== What the task requires ==
Rewrite everything in the text below on predicted word associates from "# Predicted Word" down to "of text memory.", putting "recall" in place of "memory".

--- Text segment Enclosed Below ---

# Predicted Word Associates of Texts, based on Word Association Norms

$$
\newcommand{\data}{\mathcal{D}}
\newcommand{\Prob}[1]{\mathrm{P}( #1 )}
\newcommand{\given}{\vert}
$$

Here, we will calculate the predicted word associates of the texts that are used in the text memory experiment. These predictions can be used to test a word association account of text memory.

Word association norms can, at least in most cases, be defined by a matrix $A$, such that 
$$
A_{ij} \triangleq \text{frequency that word $w_i$ is stated as associated with word $w_j$}.

--- End of Enclosed Text segment ---
--- Given entries Enclosed Below ---

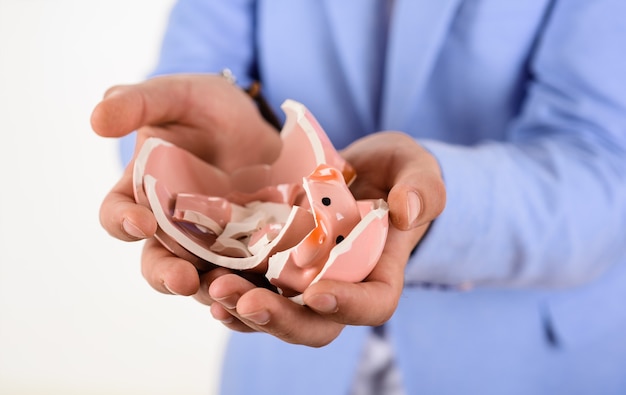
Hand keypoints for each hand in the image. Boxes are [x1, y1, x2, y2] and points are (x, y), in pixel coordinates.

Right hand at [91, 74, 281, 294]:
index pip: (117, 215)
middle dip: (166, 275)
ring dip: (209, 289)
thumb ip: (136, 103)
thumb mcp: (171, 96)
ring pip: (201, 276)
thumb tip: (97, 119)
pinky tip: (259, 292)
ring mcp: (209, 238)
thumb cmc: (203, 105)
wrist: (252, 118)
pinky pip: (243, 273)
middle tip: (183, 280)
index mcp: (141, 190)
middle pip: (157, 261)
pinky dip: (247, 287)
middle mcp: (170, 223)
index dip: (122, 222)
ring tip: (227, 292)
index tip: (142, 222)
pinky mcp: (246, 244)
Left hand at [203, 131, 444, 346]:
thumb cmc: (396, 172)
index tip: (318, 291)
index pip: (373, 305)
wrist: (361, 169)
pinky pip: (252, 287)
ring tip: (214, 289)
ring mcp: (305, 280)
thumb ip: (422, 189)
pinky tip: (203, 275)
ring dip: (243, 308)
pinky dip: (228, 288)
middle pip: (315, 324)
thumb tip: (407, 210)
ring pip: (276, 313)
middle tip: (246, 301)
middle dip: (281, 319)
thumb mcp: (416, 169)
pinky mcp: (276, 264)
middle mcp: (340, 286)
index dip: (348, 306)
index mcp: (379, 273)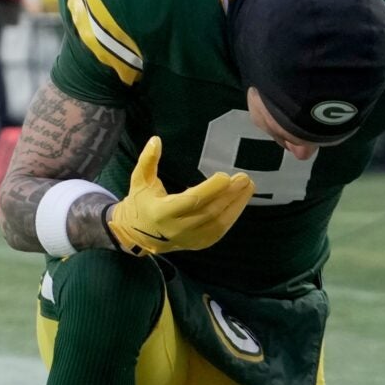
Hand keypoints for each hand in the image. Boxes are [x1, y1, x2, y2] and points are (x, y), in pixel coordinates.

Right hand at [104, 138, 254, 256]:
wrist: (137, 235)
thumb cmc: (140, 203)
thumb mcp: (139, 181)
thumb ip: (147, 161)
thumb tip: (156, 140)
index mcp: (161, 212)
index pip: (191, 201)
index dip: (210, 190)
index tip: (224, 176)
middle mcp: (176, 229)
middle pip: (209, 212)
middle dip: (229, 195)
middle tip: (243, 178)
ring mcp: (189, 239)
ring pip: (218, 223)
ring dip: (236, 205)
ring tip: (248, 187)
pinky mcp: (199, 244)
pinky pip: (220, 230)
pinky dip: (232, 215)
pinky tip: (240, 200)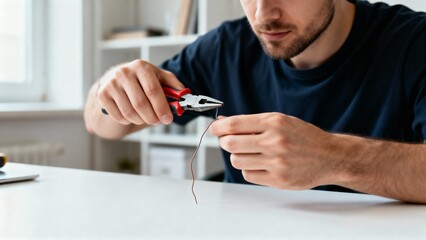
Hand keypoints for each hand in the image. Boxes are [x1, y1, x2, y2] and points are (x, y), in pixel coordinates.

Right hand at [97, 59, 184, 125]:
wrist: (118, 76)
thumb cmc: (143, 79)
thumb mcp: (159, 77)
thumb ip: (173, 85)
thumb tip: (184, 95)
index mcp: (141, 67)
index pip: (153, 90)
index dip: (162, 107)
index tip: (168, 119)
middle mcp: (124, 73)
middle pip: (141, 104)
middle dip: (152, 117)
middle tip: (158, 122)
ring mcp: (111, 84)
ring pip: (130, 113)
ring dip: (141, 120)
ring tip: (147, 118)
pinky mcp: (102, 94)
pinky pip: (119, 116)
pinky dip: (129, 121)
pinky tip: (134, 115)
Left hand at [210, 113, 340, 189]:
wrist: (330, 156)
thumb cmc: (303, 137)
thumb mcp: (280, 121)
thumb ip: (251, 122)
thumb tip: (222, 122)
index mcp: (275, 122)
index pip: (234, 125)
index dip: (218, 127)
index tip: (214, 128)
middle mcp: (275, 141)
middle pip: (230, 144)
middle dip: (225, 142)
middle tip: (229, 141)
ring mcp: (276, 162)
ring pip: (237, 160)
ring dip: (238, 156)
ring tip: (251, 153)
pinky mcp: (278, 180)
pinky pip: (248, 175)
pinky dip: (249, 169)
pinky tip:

--- End of Enclosed Given entries ---

== Response area ==
# Predicted Word Associates of Texts, based on Word Association Norms

$$
\newcommand{\data}{\mathcal{D}}
\newcommand{\Prob}[1]{\mathrm{P}( #1 )}
\newcommand{\given}{\vert}
$$

Here, we will calculate the predicted word associates of the texts that are used in the text recall experiment. These predictions can be used to test a word association account of text recall.